Gemeinderat Grenchen

500'000 Franken Starthilfe für das Campus-Projekt sind beantragt

Auf dieser Brache nördlich des SWG-Betriebsgebäudes soll der Campus Technik gebaut werden.

Auf dieser Brache nördlich des SWG-Betriebsgebäudes soll der Campus Technik gebaut werden.

Die Stadt Grenchen soll 500'000 Franken lockermachen als Unterstützung für den geplanten Campus Technik beim Südbahnhof. Die Initianten möchten lieber 800'000 Franken.

In Grenchen soll das grösste Technologie-Ausbildungszen­trum im Kanton Solothurn entstehen. Südlich des (Süd-)Bahnhofs Grenchen wird auf dem Brühlareal (ehemaliges Gaswerk) ein gemeinsamer Campus der Höheren Fachschule für Technik Mittelland (HFTM) und von Swissmechanic Solothurn geplant.

Der Gemeinderat Grenchen wird heute Dienstag Abend über einen Beitrag von 500'000 Fr. als Anschubfinanzierung an das geplante Projekt befinden.

Investitionen von über 20 Millionen

Laut Informationen aus der Gemeinderatsvorlage sind Investitionen von 20 bis 22 Mio. Franken 
am Standort Grenchen geplant, was für den «Wirtschafts- und Wohnstandort eine grosse Chance» bedeute. Wie berichtet, will der Grenchner Unternehmer Ernst Thomke als Investor des Projektes auf dem SWG-Land auftreten.

Die SWG würde von ihrer Parzelle den Teil mit dem Betriebsgebäude samt Parkplätzen abparzellieren und die freie Parzelle an den Investor Thomke Invest AG verkaufen. Dieser wird darauf den Campus bauen und ihn an die HFTM und Swissmechanic Solothurn zu vorteilhaften Konditionen vermieten – vorgesehen sind m2-Mieten von 180 Fr. (ausgebaut) bzw. 120 Fr. (Bistro).
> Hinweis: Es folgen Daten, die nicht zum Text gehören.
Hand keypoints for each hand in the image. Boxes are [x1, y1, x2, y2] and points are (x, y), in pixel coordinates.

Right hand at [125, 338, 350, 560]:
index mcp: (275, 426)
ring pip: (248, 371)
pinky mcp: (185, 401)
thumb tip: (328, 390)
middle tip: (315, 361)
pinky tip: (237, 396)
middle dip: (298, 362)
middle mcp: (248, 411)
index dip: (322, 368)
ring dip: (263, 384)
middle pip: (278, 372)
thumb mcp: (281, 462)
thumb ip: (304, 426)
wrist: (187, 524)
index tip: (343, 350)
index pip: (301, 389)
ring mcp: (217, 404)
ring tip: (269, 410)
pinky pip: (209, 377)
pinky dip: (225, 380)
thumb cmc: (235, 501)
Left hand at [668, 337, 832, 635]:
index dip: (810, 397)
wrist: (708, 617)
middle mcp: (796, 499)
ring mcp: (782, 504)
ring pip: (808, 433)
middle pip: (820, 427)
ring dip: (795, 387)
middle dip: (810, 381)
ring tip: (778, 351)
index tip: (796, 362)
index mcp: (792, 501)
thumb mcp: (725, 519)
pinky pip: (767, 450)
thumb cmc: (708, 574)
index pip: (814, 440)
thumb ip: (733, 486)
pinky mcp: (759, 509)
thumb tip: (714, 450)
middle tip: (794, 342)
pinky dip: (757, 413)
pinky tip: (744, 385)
Architekturwettbewerb abgeschlossen

Der Campus wird als fünfgeschossiges Gebäude geplant (UG, EG und drei Obergeschosse). Damit entspreche der Bau der Maximalhöhe und dies soll angesichts der Lage auch ausgenützt werden. Auch wenn den Mietern ein dreistöckiges Gebäude genügen würde. Gemäss früheren Angaben werden deshalb weitere Mieter gesucht, idealerweise Firmen, welche ­Synergieeffekte des Campus nutzen können.
Für die Überbauung wurde ein Architekturwettbewerb durchgeführt, welcher inzwischen abgeschlossen ist. Das Resultat soll anlässlich der heutigen Gemeinderatssitzung präsentiert werden.

Bei den jetzt zur Debatte stehenden 500'000 Fr. geht es um eine Anschubfinanzierung für den Betrieb der Schulen am neuen Ort. Diese erfolgt als A-fonds-­perdu-Beitrag. «Dadurch, dass die Stadt mit ihrer Unterstützungszusage vorangeht, unterstützt sie die Startphase und das Fundraising dieses Strategischen Projekts», heisst es in der Vorlage.

Das soll auch ein Ansporn sein für die Kantone Solothurn und Bern, wie auch für die umliegenden Gemeinden und die Industrie, «angemessene Kostenbeiträge» zu leisten. Erinnert wird etwa an die Beiträge des Kantons, der Industrie und der Nachbargemeinden anlässlich der Ansiedlung des Zeitzentrums Grenchen.

Vom Beitrag könne eine erste Tranche von 150'000 Fr. im Jahr 2021, der Restbetrag bei Einzug der Schulen, ausgerichtet werden. Nach Auffassung des Stadtpräsidenten wäre es «darüber hinaus vertretbar, zu gegebener Zeit unpräjudiziell zusätzliche Beiträge der Stadt von insgesamt 200'000 Fr. zu prüfen».

Überschuss aus Rechnung 2019

Damit käme die Stadt auch den finanziellen Erwartungen der Campus-Betreiber näher. Diese hatten im vergangenen Mai die Stadt um einen ­Finan- zierungsbeitrag von ­insgesamt 800'000 Fr. ersucht, davon 650'000 Fr. bereits im Jahr 2021. Immerhin hat sich der Gemeinderat auch im Mai dafür ausgesprochen, 500'000 Fr. aus dem Rechnungsüberschuss 2019 für das Campus-Projekt einzu­setzen.